The two never met in Fellowing of the Ring, yet Tom got some knowledge from farmer Maggot. How? 

Was Tom Bombadillo a frequent visitor to hobbit-land?


----------



## Elthir (Dec 30, 2007)

It is said in The Adventures of Tom Bombadil and other verses from the Red Book (the _Preface_) that the Bucklanders knew Bombadil (and probably gave him this name). In addition to your quote anyway, on Maggot.

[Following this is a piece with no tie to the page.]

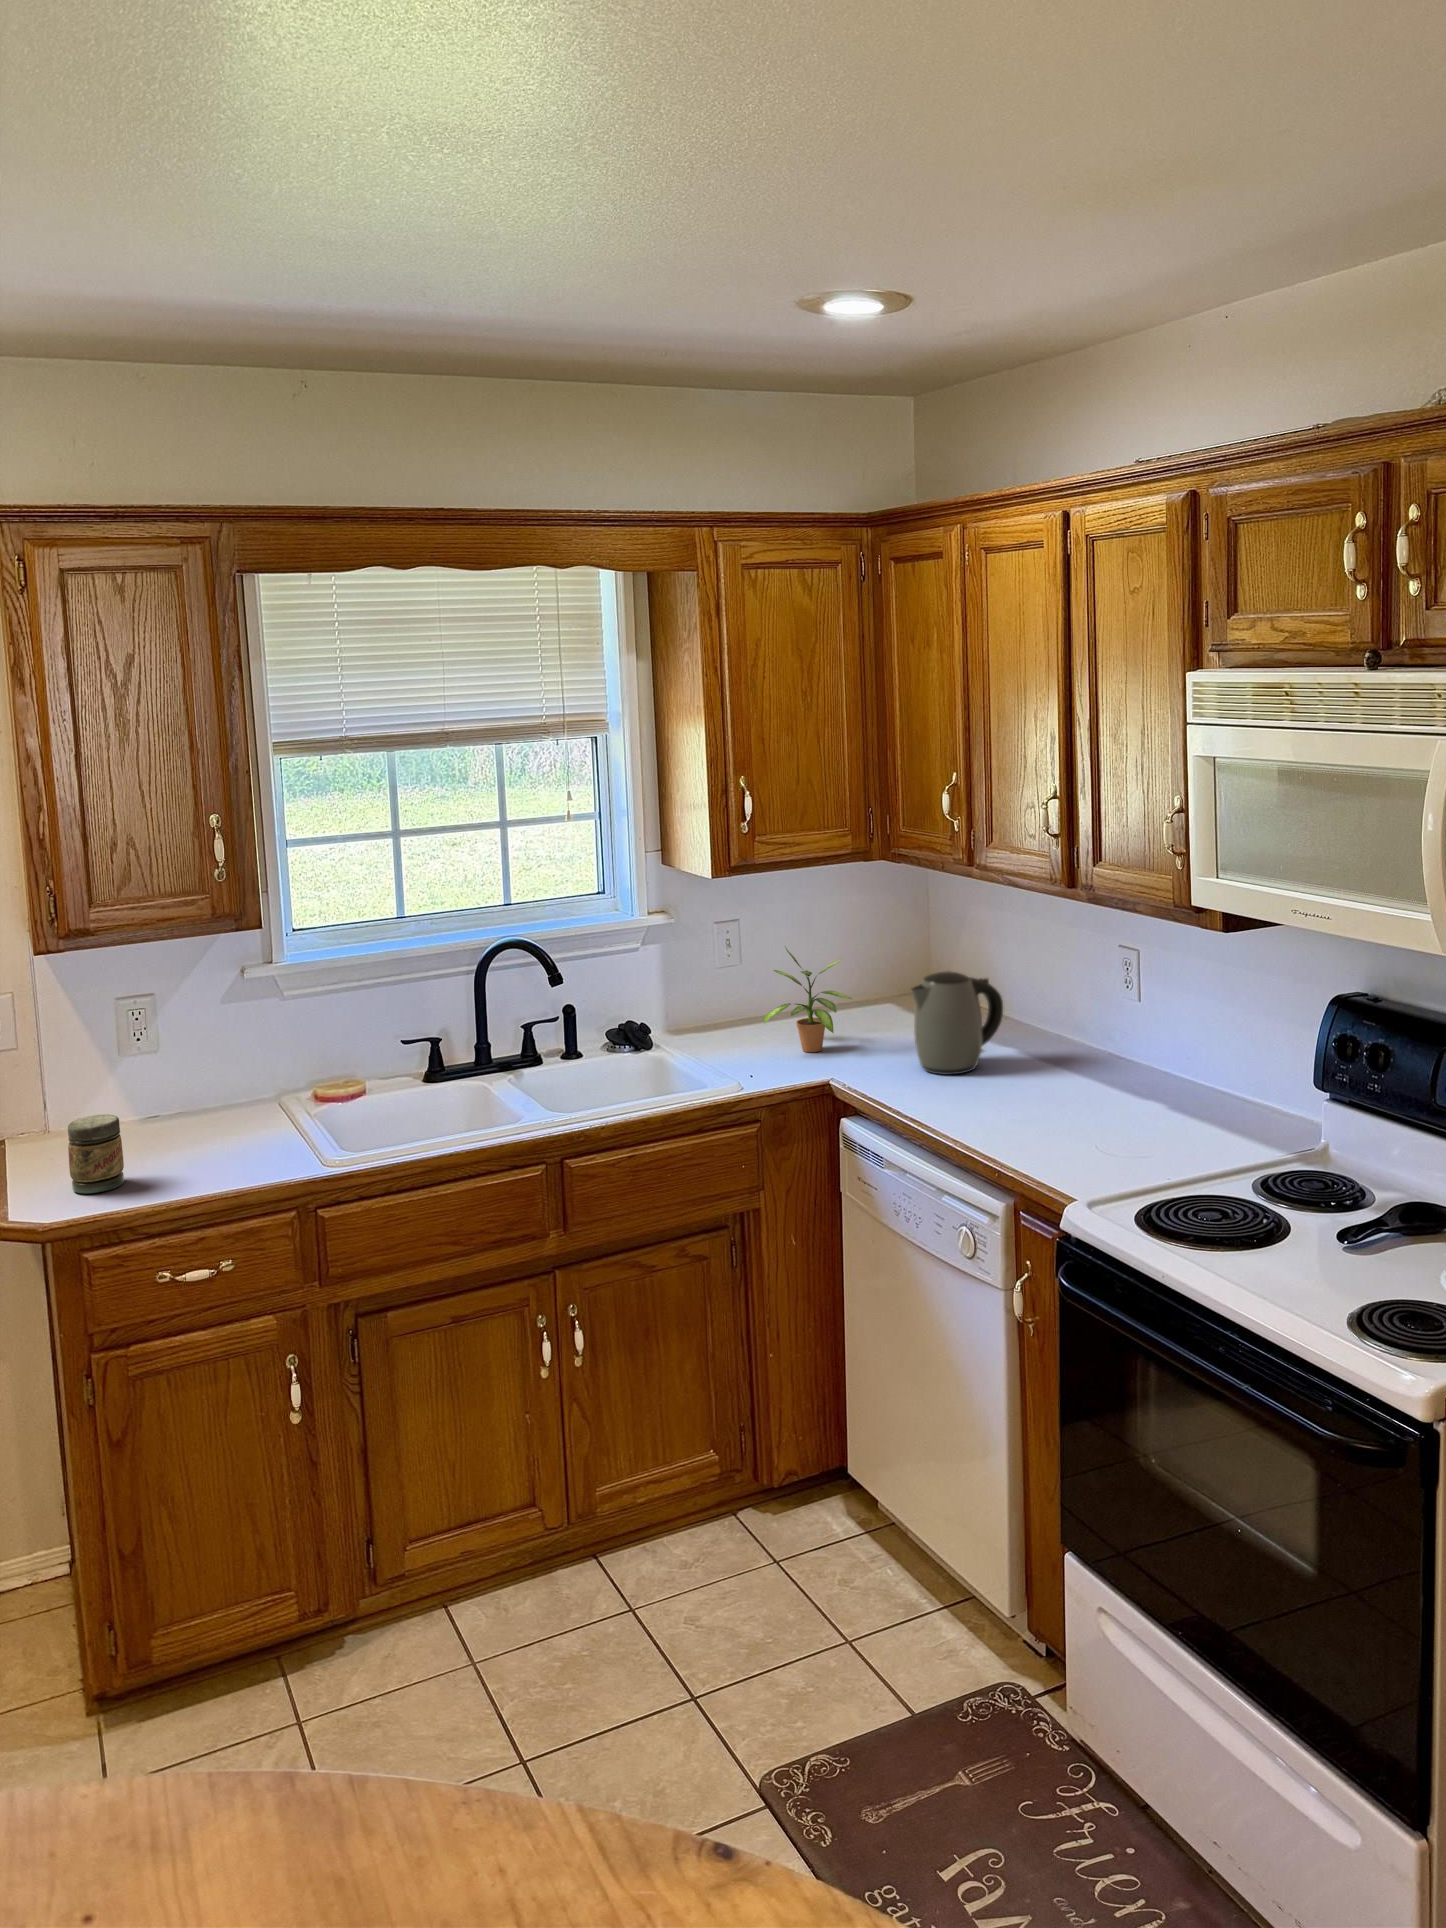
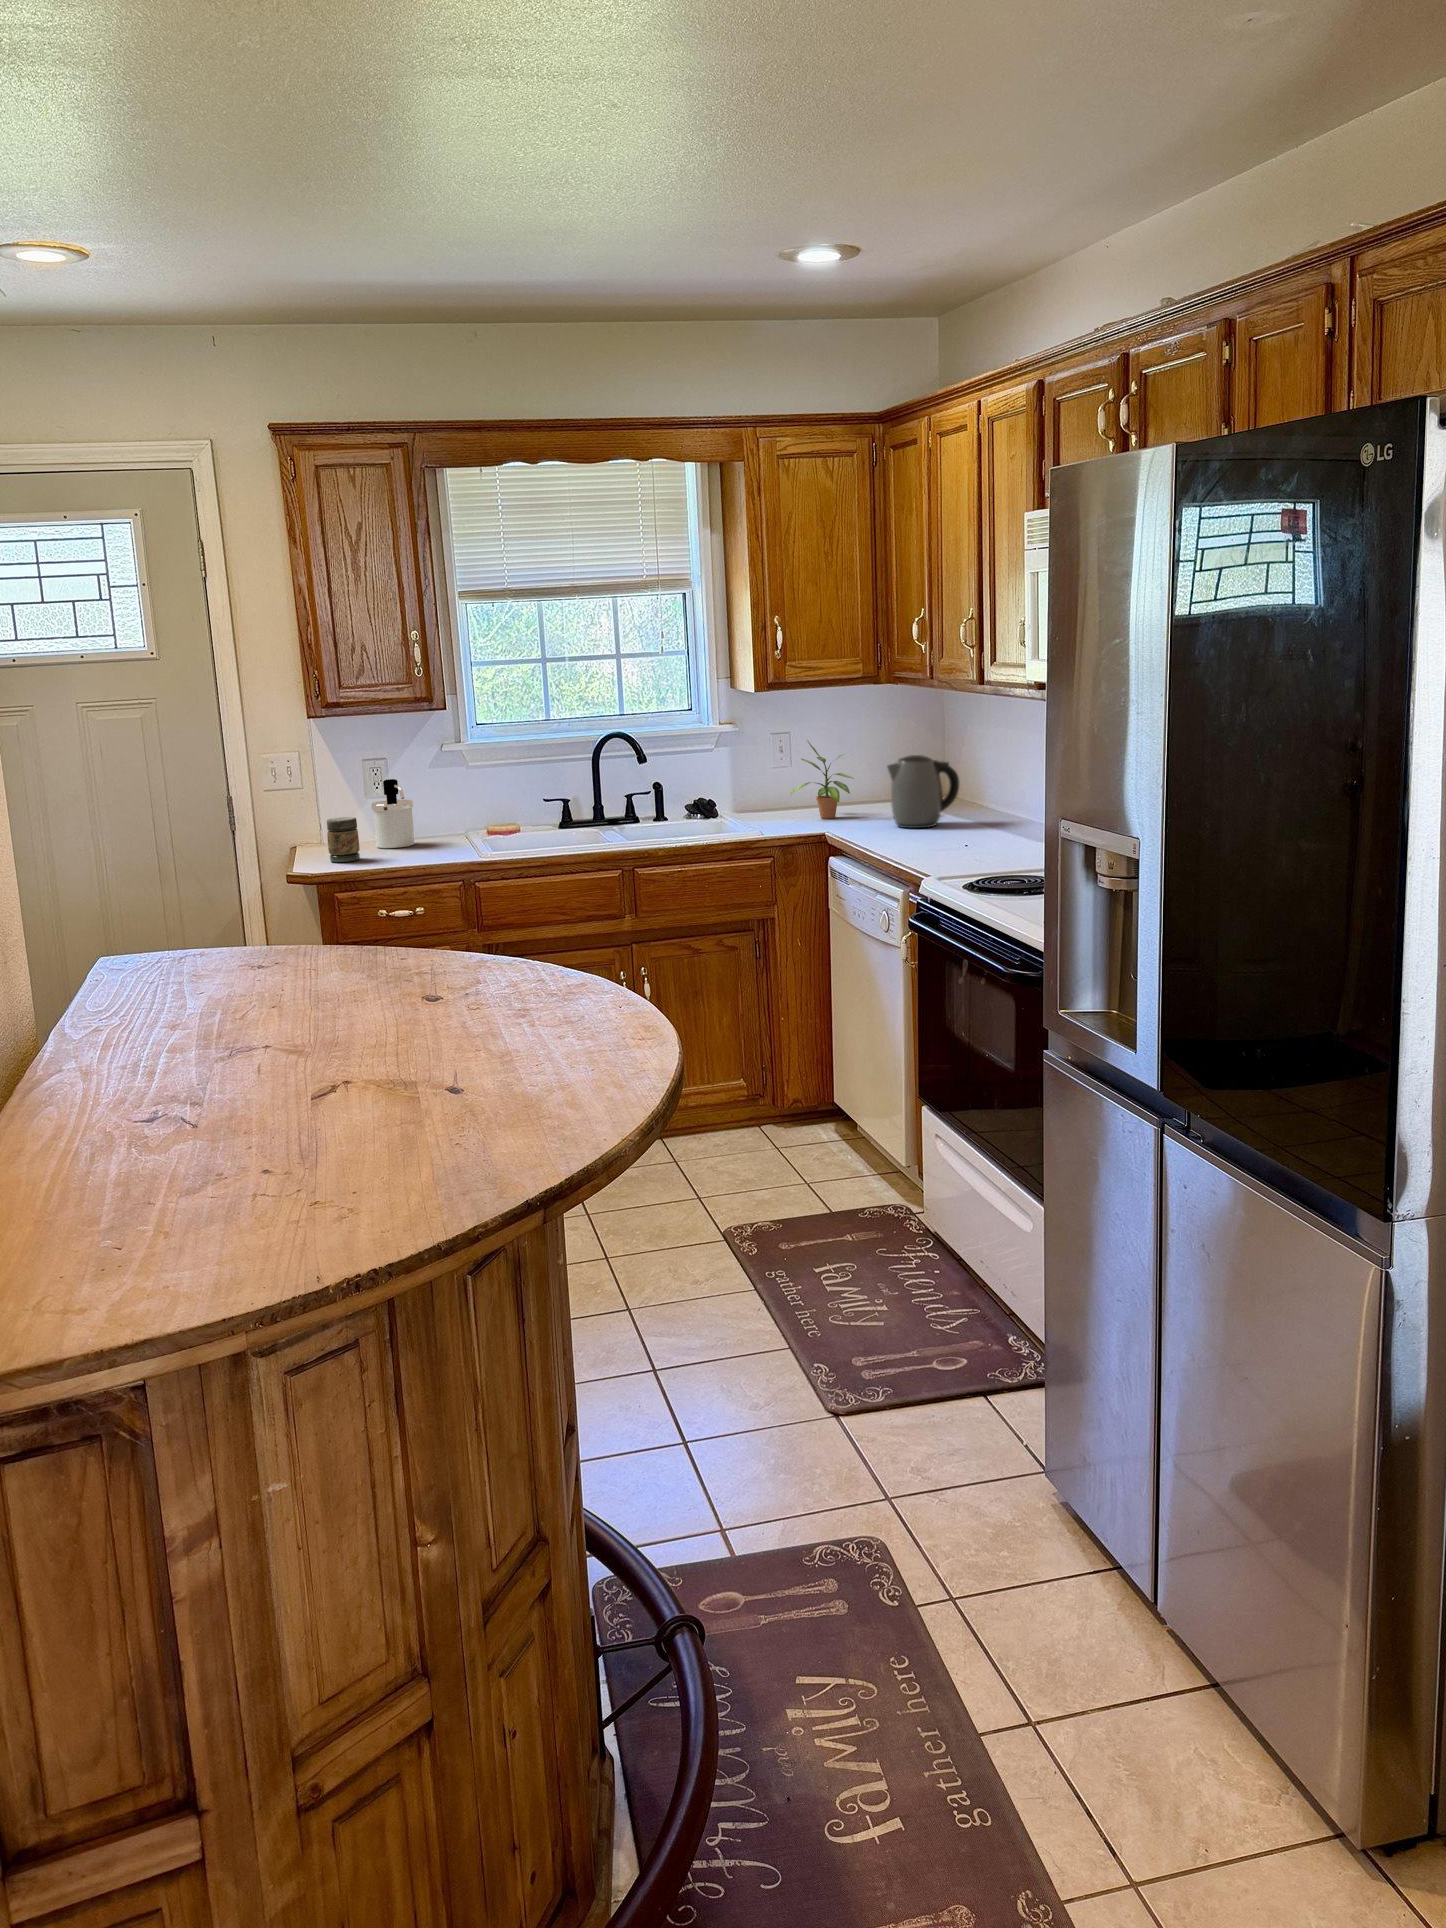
soap dispenser: none [139,1037,209,1148] -> present [371,779,415,848]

No. 2 (_Bombadil Goes Boating_), which includes a part with Tom and Maggot, was said to be probably composed after Frodo's visit to Bombadil's house.


----------



## Eledhwen (Jan 2, 2008)

That's the beauty of Tolkien's writing; there's a history behind everything; you don't get twelve History of Middle-earth books without writing some background stuff; but Tom, of course, meets Farmer Maggot in the poem, as Galin says. It is one of the four works in Tales from the Perilous Realm.


----------



## greypilgrim (Jan 3, 2008)

Ah, thank you both immensly! It is indeed time to expand my Tolkien Library.


----------